> [WHAT YOU HAVE TO DO]
Return each line of the listing that follows in which the string "нагрузка" can be found.

········

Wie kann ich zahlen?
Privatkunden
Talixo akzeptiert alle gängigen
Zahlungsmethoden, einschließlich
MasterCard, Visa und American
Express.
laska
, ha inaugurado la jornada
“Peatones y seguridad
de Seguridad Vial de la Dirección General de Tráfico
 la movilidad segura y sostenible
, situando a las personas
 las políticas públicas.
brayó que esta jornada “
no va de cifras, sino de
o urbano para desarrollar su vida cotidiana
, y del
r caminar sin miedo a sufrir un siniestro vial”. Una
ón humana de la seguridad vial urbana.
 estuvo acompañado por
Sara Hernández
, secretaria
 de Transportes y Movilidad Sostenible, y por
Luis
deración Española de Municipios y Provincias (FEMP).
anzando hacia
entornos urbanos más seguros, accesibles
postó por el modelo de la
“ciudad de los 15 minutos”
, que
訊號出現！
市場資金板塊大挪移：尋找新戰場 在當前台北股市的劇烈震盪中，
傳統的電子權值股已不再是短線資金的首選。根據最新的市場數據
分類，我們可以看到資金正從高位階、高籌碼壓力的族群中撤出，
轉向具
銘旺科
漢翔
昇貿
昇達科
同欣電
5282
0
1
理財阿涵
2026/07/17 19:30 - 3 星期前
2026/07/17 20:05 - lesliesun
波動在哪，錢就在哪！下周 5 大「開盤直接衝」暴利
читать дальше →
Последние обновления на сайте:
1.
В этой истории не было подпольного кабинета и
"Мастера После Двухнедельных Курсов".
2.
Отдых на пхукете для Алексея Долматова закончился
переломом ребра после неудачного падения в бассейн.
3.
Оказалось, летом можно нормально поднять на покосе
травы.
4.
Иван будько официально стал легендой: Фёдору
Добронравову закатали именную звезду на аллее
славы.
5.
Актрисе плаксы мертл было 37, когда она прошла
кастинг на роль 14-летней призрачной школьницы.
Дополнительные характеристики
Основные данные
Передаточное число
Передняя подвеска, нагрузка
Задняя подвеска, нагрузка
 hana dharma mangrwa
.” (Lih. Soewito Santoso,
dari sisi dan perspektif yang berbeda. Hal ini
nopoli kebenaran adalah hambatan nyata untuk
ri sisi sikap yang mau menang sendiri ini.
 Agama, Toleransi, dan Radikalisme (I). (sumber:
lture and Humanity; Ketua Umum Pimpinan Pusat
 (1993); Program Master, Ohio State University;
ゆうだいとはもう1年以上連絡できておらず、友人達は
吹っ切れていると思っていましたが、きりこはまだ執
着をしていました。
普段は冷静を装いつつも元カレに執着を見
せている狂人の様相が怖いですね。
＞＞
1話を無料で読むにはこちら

········

> [REPLY TO THE EXERCISE]
Передняя подвеска, нагрузка
Задняя подвеска, нагрузка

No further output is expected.